The extraordinary cloth that took three years and over a million spiders to produce
At some point, most of us have probably paused to marvel at the beauty and strength of a spider’s web. And the silk that makes it is something that has fascinated researchers for many years – light and flexible yet stronger than any metal, could it have the potential to create the ultimate fabric?
Unfortunately, the likelihood of picking up a spider silk shirt on the high street is infinitesimally small. Spiders aren’t quite as accommodating as silk worms when it comes to being farmed for silk – in fact they develop such cannibalistic tendencies that housing them together is virtually impossible. This means spider silk is incredibly hard to mass produce.
Amazingly however, it has been done. A team led by Simon Peers and Nicholas Godley not only managed to harvest spider silk but have produced the only known spider silk garments, a beautiful cape and shawl, from the rare silk.
These garments have been on display at the V&A as well as the American Museum of Natural History in New York. They are both unique and awe-inspiring. Gathering the material for the cape involved 80 people, who went out into the Madagascan highlands in search of the orb-weaver spider. Once found, these spiders’ silk was gathered, turned into thread and then woven into the cloth. This took place everyday for three years, catching and releasing over a million spiders in the process!
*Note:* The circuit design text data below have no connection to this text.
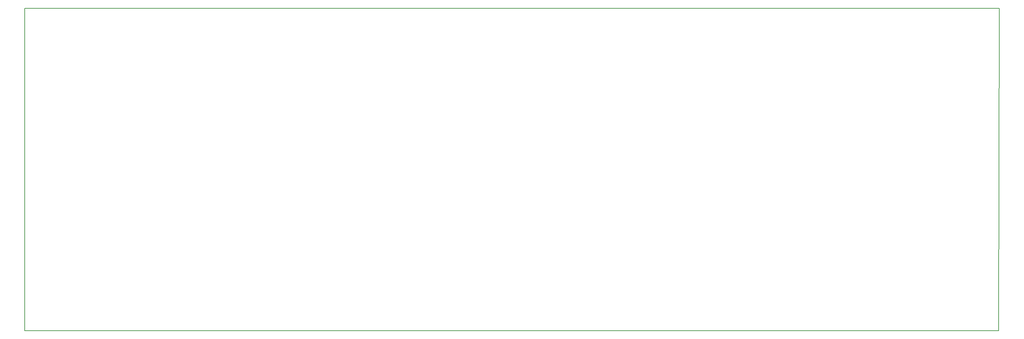
<source format=gbr>
G04 #@! TF.GenerationSoftware,KiCad,Pcbnew,(5.0.1-3-g963ef8bb5)*
G04 #@! TF.CreationDate,2018-12-21T01:17:29-08:00*
G04 #@! TF.ProjectId,snackymini-keyboard,736E61636B796D696E692D6B6579626F,rev?*
G04 #@! TF.SameCoordinates,Original*
G04 #@! TF.FileFunction,Profile,NP*
%FSLAX46Y46*%
G04 Gerber Fmt 4.6, Leading zero omitted, Abs format (unit mm)*
G04 Created by KiCad (PCBNEW (5.0.1-3-g963ef8bb5)) date Friday, December 21, 2018 at 01:17:29 AM*
%MOMM*%
%LPD*%
G01*
G04 APERTURE LIST*
%ADD10C,0.150000*%
G04 APERTURE END LIST*
D10*
X27432000Y-108204000D02*
X27432000Y-26289000D01*
X274447000Y-108204000D02*
X27432000Y-108204000D01*
X274574000Y-26289000D02*
X274447000Y-108204000D01*
X27432000Y-26289000D02*
X274574000Y-26289000D01*
M02*

</source>
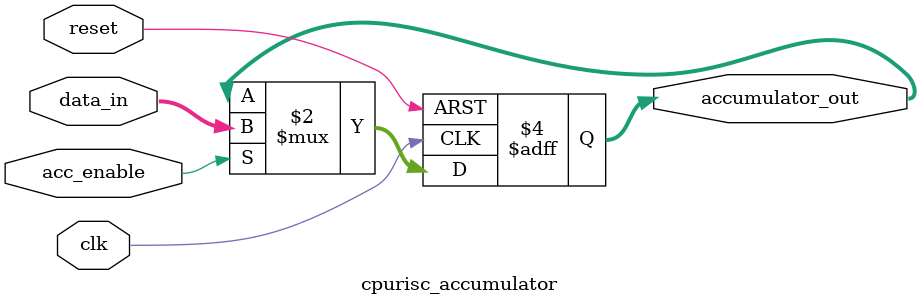
<source format=v>
`timescale 1ns / 1ps


module cpurisc_accumulator(
    input clk,
    input reset,
    input [7:0] data_in,
    input acc_enable,
    output [7:0] accumulator_out
    );
    
    reg [7:0] reg_accumulator_out;
    
    
    always @(posedge clk or posedge reset) begin
        if(reset) begin
            accumulator_out <= 8'b00000000;
        end
        else if(acc_enable) begin
            accumulator_out <= data_in;
        end
    end
endmodule

</source>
So, was it worth the effort? The finished result is stunning. The vivid golden colour has not been treated or dyed but is the silk’s natural pigment, and it almost glows. The cloth looks incredibly lightweight and the dedication and craftsmanship that has gone into its production is clear to see.
Speaking about the finished result, Simon Peers said ‘This isn’t about fashion, this is about creating something extraordinary and magical, and it’s something which is unique’.
The properties of this super silk have fascinated scientists due to the fact that it is so strong, flexible and naturally antibacterial. Indeed, a Japanese company, Spiber, has developed an artificial fibre based around it.
They believe this synthetic spider silk could have a huge range of uses from artificial blood vessels to high-end fashion. And their first creation from this wonder textile is a stunning electric blue cocktail dress.
Although most of us are extremely unlikely to ever wear real spider silk clothing, its synthetic cousin may impact our lives in the future. These inspirational garments are illustrations of the ingenuity of nature and the determination of man, both are inspiring and truly suspend disbelief.